━━━━━ REGISTROS EXTRAÍDOS ━━━━━
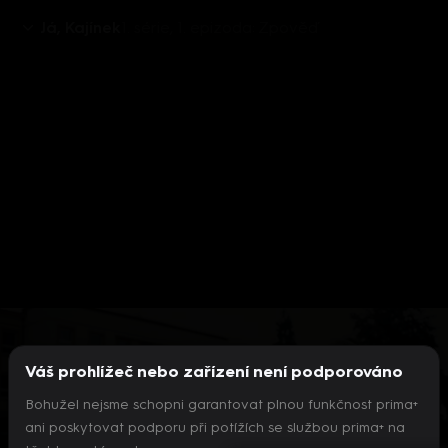
Já, Kajínek
1. série, 1. epizoda: Zpověď
Aktuálně je přehráváno příliš mnoho videí současně.
Pokud chcete pokračovat v přehrávání na tomto
zařízení, ukončete přehrávání na jiných zařízeních.
Váš prohlížeč nebo zařízení není podporováno
Více o limitu změn zařízení
Bohužel nejsme schopni garantovat plnou funkčnost prima+
ani poskytovat podporu při potížích se službou prima+ na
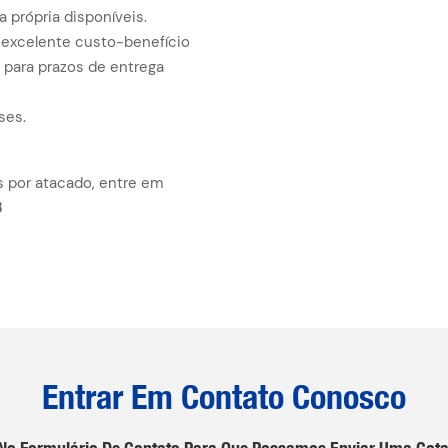
própria disponíveis.
 excelente custo-benefício
 para prazos de entrega
ses.
 por atacado, entre em
8
Entrar Em Contato Conosco
e No Formulário De Contato Para Que Possamos Enviar Uma Cot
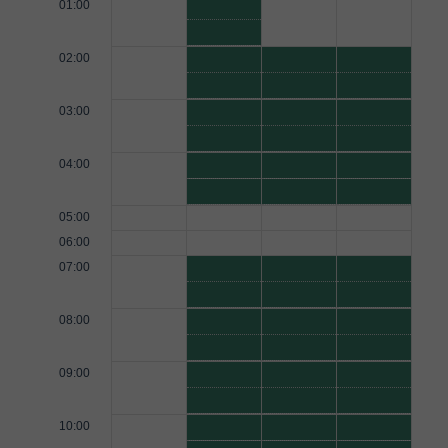
01:00
02:00
03:00
04:00
05:00
06:00
07:00
08:00
09:00
10:00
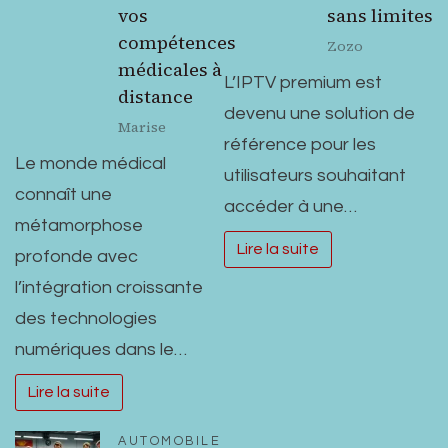
vos
sans limites
compétences
Zozo
médicales à
L’IPTV premium est
distance
devenu une solution de
Marise
référence pour les
Le monde médical
utilisateurs souhaitant
connaît une
accéder à une…
métamorphose
Lire la suite
profonde avec
l’intégration croissante
des technologies
numériques dans le…
Lire la suite
AUTOMOBILE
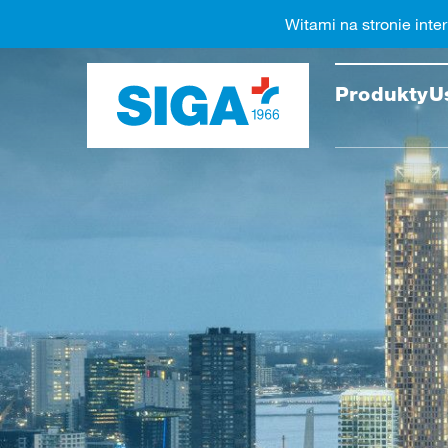
Witami na stronie inte
Przesz
Produkty
U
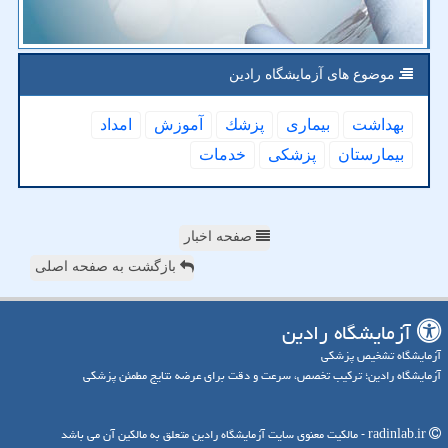
موضوع های آزمایشگاه رادین
بهداشت
بیماری
پزشك
آموزش
امداد
بیمارستان
پزشكی
خدمات
صفحه اخبار
بازگشت به صفحه اصلی
آزمایشگاه رادین
آزمایشگاه تشخیص پزشکی
آزمایشگاه رادین؛ ترکیب تخصص، سرعت و دقت برای عرضه نتایج مطمئن پزشکی
radinlab.ir - مالکیت معنوی سایت آزمایشگاه رادین متعلق به مالکین آن می باشد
━━━━━
Extraia o texto de todos os registros acima, repetindo cada linha sem nenhuma alteração. Não inclua as imagens na resposta.

Já, Kajínek
1. série, 1. epizoda: Zpověď
Aktuálně je přehráváno příliš mnoho videí současně.
Pokud chcete pokračovat v přehrávání na tomto
zařízení, ukončete přehrávání na jiných zařízeních.
Váš prohlížeč nebo zařízení není podporováno
Více o limitu změn zařízení
Bohužel nejsme schopni garantovat plnou funkčnost prima+
ani poskytovat podporu při potížích se službou prima+ na
própria disponíveis.
 excelente custo-benefício
 para prazos de entrega
ses.
 por atacado, entre em
8
Entrar Em Contato Conosco
e No Formulário De Contato Para Que Possamos Enviar Uma Cot
01:00
02:00
03:00
04:00
05:00
06:00
07:00
08:00
09:00
10:00
vos
sans limites
compétences
Zozo
médicales à
L’IPTV premium est
distance
devenu une solution de
Marise
référence pour les
Le monde médical
utilisateurs souhaitant
connaît une
accéder à une…
métamorphose
Lire la suite
profonde avec
l’intégration croissante
des technologies
numériques dans le…
Lire la suite
AUTOMOBILE
Witami na stronie inte
Przesz
Produkty
U
موضوع های آزمایشگاه رادین
بهداشت
بیماری
پزشك
آموزش
امداد
بیمارستان
پزشكی
خدمات
صفحه اخبار
بازگشت به صفحه اصلی
آزمایشگاه رادین
آزمایشگاه تشخیص پزشکی
آزمایشگاه رادین؛ ترکیب تخصص، سرعت و دقت برای عرضه نتایج مطمئن پزشکی
radinlab.ir - مالکیت معنوی سایت آزمایشگاه رادین متعلق به مالکین آن می باشد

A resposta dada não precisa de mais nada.